All analyses were performed according to the guidelines analytic of NHANES. Continuous variables about demographic characteristics, anthropometric measurements, and dietary nutrient and food intakes, were showed as mean (SD) or median (P25, P75); whereas, categorical variables were showed as number (percentage). General linear models adjusting for age and x2 tests were used to compare baseline characteristics by mortality status. All statistical analyses were conducted by R 4.0.2, and two-sided P < 0.05 was considered to be statistically significant.
Cox proportional hazards models
Food groups consumed in forenoon, afternoon, and evening were transformed into categorical variables based on their distribution, respectively. Cox proportional hazards (CPH) models were performed to estimate the hazards ratio(HR) and 95% confidence interval (CI) for the association of food consumed in the forenoon, afternoon and evening with CVD and all-cause mortality. Follow-up years of participants with diabetes between interview date and death or census date (31 December 2015) was defined as Survival time. A series of covariates was also controlled, which were including age, sex, ethnics, education, income, smoking, drinking, regular exercise habits, BMI, total intake of daily energy, fat, carbohydrate, protein, family history of diabetes, hypertension and dyslipidemia, and medication. Moreover, when analyzing one food group consumed in one time period across a day, we also controlled the total intake of this food group in the whole day.
Predicted isocaloric models
Based on the CPH model developed in previous steps, we also built several isocaloric models to evaluate relative risk of deaths with altered distribution of food consumption time, which was conducted via one food group consumed at one time period theoretically replacing with the equivalent food group consumed at another time period. A key rationale of the substitution analysis is that, in the isocaloric setting, the total intake of energy, macronutrients and the food group are held constant.

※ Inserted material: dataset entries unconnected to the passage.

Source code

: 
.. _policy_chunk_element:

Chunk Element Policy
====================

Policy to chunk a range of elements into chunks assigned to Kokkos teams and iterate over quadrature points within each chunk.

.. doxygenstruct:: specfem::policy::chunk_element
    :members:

We performed three kinds of sensitivity analyses. In the first analysis, we excluded the diabetes patients, whose survival time less than two years or follow-up duration less than two years to examine the impact of severe illness or accident on the results. In the second analysis, the indicator of overall dietary quality and breakfast skipping were additionally adjusted in the CPH model to evaluate whether these confounders would influence the results.